Cavernous haemangiomas tend to occur in the third to sixth decades and are located in the subcortical cerebrum.
- A 40 year old man undergoes investigation for seizures. Head CT with and without contrast shows a large, round, sharply marginated, hypodense mass involving the cortex and subcortical white matter of the left frontal lobe. The mass contains large nodular clumps of calcification. There is surrounding oedema and ill-defined enhancement. MRI demonstrates a heterogeneous mass which is predominantly isointense to grey matter on T1 and hyperintense on T2. There is moderate enhancement. What is the most likely diagnosis?
a. Astrocytoma
b. Ganglioglioma
c. Ependymoma
d. Glioblastoma
e. Oligodendroglioma
- e. Oligodendroglioma
This is an uncommon glioma which usually presents as a large mass at the time of diagnosis.
Mean age is 30–50 years and they are more common in men than women.
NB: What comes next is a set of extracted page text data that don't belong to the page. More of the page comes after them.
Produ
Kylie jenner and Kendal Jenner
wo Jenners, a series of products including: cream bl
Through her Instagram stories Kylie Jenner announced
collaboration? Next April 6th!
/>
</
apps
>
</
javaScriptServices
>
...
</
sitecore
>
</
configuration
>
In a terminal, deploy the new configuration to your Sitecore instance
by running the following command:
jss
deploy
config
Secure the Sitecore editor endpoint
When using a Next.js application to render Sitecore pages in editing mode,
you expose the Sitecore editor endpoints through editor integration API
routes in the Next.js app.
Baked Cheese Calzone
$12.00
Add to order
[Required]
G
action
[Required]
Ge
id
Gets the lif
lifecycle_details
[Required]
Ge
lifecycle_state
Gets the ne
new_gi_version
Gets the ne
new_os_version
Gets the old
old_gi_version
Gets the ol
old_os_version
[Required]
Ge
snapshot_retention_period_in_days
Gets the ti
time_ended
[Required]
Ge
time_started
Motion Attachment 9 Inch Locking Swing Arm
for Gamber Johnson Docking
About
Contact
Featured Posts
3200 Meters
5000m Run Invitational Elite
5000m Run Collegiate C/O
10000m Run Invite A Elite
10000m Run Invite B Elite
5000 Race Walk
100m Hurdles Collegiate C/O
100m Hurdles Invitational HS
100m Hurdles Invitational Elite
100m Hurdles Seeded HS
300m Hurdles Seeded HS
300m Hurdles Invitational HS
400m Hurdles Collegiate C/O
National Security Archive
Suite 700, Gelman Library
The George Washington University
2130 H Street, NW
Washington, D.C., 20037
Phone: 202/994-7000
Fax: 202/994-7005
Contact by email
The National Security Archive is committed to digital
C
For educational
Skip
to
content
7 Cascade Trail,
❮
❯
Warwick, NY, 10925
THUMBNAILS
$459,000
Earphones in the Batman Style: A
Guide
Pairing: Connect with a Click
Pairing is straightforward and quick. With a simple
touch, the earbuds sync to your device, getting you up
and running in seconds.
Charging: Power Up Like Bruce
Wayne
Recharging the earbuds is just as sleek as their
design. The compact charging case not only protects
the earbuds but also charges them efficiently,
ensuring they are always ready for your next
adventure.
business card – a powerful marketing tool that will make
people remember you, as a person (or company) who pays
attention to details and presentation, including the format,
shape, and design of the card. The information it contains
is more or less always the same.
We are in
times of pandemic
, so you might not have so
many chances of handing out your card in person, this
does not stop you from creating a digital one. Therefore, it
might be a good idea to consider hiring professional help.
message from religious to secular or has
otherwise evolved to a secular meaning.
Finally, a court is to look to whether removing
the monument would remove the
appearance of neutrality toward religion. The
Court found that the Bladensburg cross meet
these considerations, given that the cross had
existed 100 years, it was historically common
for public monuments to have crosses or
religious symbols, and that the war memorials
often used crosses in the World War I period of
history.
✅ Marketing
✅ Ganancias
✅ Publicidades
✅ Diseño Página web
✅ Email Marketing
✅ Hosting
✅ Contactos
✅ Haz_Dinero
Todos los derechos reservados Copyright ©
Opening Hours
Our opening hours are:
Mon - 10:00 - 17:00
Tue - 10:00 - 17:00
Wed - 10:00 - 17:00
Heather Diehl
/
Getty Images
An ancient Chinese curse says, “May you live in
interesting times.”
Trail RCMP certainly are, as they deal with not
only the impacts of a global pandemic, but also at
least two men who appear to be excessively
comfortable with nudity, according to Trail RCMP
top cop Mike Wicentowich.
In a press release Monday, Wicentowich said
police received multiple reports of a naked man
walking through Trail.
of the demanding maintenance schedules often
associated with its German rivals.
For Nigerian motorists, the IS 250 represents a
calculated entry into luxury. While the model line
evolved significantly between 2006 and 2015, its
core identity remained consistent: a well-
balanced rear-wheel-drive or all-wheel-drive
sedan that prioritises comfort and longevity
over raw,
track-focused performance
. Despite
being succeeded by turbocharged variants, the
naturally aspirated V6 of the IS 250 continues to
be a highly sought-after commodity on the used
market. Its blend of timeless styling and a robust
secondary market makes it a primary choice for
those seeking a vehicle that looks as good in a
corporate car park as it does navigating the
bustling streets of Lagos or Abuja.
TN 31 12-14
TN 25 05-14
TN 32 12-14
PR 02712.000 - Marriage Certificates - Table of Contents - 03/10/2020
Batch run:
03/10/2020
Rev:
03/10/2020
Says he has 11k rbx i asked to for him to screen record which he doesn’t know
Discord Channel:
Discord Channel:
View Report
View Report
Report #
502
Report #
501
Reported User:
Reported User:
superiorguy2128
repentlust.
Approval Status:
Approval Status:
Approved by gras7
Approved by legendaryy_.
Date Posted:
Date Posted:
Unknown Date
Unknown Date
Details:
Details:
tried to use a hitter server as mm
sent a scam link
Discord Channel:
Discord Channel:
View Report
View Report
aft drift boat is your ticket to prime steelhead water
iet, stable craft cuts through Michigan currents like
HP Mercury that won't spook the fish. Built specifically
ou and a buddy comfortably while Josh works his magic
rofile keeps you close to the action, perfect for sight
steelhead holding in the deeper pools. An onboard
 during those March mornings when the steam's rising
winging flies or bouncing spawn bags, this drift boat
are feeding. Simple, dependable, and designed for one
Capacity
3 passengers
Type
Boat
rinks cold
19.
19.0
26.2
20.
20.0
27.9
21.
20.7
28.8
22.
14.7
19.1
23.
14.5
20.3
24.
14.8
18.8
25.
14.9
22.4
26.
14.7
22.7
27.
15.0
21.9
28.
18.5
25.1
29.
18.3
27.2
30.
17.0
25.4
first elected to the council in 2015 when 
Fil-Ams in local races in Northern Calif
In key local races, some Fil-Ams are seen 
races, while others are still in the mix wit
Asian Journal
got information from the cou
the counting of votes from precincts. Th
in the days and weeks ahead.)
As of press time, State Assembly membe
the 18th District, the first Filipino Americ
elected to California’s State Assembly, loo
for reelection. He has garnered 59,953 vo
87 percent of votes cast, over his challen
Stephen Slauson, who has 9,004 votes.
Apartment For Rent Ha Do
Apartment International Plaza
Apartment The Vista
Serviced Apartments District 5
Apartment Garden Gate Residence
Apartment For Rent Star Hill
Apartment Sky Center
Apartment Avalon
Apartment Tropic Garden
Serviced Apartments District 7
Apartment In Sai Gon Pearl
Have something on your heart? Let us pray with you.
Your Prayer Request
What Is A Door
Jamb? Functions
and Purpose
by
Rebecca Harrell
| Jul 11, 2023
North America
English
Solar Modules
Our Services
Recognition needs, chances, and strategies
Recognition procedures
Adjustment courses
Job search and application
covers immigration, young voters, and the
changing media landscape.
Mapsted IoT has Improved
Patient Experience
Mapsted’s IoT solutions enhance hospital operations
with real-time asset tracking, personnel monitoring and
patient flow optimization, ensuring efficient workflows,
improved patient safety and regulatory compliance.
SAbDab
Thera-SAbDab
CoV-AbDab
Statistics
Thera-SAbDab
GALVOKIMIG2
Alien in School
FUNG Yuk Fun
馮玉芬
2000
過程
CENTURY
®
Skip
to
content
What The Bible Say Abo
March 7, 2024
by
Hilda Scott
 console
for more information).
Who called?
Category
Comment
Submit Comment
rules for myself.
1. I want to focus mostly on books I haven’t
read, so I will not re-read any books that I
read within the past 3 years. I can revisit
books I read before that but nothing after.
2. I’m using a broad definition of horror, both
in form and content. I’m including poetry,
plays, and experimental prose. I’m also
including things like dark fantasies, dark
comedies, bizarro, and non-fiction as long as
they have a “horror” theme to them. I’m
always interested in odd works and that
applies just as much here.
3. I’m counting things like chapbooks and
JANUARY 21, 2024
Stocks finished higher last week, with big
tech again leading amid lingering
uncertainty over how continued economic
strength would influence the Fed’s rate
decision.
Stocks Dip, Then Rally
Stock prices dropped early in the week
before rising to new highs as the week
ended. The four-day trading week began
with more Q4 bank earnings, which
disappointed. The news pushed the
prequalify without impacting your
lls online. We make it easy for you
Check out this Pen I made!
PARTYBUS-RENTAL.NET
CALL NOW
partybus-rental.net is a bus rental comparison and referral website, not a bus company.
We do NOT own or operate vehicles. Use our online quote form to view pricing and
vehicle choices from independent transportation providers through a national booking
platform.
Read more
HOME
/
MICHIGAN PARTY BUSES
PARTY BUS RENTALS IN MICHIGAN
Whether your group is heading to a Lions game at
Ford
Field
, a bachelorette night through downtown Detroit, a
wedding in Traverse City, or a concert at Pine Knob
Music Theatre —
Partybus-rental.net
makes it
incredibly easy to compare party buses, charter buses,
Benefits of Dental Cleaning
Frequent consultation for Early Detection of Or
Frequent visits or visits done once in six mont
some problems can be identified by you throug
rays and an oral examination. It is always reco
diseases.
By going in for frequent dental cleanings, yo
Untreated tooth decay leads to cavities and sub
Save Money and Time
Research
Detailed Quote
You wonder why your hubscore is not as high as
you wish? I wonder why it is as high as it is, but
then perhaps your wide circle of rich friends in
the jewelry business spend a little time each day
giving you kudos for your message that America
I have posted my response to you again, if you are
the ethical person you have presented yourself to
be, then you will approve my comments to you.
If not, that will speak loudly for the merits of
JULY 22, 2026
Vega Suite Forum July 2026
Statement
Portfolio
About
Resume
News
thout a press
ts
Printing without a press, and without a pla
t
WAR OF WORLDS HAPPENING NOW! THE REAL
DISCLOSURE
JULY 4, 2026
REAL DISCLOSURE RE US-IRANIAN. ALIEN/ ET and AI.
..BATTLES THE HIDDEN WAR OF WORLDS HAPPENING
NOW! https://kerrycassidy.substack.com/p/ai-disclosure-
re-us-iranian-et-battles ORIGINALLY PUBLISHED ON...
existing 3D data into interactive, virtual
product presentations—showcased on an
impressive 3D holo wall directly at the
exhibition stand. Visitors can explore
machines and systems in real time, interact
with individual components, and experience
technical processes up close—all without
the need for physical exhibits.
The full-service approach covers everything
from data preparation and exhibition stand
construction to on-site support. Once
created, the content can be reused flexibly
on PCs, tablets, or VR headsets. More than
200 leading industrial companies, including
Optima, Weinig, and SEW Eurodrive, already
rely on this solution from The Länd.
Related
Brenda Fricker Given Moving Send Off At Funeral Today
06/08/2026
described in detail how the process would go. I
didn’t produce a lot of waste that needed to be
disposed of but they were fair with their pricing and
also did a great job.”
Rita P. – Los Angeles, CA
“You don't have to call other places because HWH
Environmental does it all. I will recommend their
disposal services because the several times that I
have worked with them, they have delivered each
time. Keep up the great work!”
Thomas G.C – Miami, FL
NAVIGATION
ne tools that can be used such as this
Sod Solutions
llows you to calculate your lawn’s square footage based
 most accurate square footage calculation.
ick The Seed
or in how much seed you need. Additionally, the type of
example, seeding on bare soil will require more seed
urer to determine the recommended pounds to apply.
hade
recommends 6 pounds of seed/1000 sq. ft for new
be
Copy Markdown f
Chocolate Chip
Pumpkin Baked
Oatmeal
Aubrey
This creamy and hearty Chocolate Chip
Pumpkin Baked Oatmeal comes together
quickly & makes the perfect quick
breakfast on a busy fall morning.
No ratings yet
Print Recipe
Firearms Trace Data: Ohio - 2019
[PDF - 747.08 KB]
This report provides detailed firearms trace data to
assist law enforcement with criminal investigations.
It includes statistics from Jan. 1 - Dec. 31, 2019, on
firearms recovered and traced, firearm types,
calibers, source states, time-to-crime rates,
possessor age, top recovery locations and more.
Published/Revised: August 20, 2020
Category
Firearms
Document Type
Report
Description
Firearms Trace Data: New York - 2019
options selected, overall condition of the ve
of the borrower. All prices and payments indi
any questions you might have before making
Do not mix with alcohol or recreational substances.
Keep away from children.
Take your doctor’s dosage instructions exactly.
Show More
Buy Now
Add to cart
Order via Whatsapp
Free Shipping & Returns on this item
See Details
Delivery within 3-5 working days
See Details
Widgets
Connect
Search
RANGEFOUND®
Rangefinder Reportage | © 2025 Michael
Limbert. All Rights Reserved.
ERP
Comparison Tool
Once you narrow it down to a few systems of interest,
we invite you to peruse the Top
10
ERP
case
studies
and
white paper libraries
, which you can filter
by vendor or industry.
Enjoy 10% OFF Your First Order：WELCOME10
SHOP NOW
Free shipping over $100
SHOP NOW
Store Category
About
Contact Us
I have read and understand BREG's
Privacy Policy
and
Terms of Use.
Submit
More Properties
The majority are located in the frontal lobe (_60%), although they can occur anywhere within the central nervous system, including the cerebellum, brainstem, spinal cord, ventricles and optic nerve.
Large nodular clumps of calcifications are present in up to approximately 90% of tumours.
Cystic degeneration and haemorrhage are uncommon.
Prognosis depends on the grade of the tumour. High-grade tumours show 20% ten-year survival whereas lowgradetumours show 46% ten-year survival.
Although astrocytomas can calcify, the calcifications are rarely large and nodular.
Glioblastomas rarely calcify.
Gangliogliomas are more common in the temporal lobes and deep cerebral tissues and the majority of them (80%) occur below the age of 30 years.
Ependymomas often demonstrate fluid levels due to internal haemorrhage.
- A 52 year old man presents following collapse. He was previously fit and well, describing only a relatively recent history of dull back pain. Initial CT scan of the head reveals a 1.5 cm hyperdense mass at the corticomedullary junction of the right cerebral hemisphere. The mass shows surrounding oedema which exceeds the volume of the lesion. There is strong lesional enhancement following contrast injection. What is the most likely diagnosis and subsequent management?
a. Glioblastoma multiforme with subsequent MRI of the brain
b. Prostatic cancer metastasis with digital rectal examination and measuring of the prostatic specific antigen
c. Acute haemorrhagic contusion with referral to the neurosurgeons for active monitoring
d. Renal cell metastasis with subsequent CT staging
e. Brain abscess with subsequent intravenous antibiotics
- d. Renal cell metastasis with subsequent CT staging
Brain metastases account for approximately a third of all intracranial tumours and are the most common intracranial neoplasm.
They characteristically occur at the corticomedullary junction of the brain and have surrounding oedema that typically exceeds the tumour volume.
Multiple lesions are present in approximately two-thirds of cases and should be searched for with administration of intravenous contrast.
Most are hypodense on CT unless haemorrhagic or hypercellular, hence the lesion in this case is haemorrhagic.
This lends itself to a differential of primary neoplasms which includes melanoma, renal cell carcinoma, thyroid carcinoma, bronchogenic carcinoma and breast carcinoma.
The history of back pain also suggests bone metastases.
Glioblastoma multiforme usually appears as an irregular, heterogeneous, low-density mass. Abscesses typically demonstrate ring enhancement post-contrast and may show loculation and specules of gas. The patient’s history describes collapse rather than headache or confusion following a fall, which moves the differential away from traumatic contusion. Although prostate cancer typically metastasises to the vertebrae, it is an uncommon primary site for brain metastases, especially as the lesion described is haemorrhagic.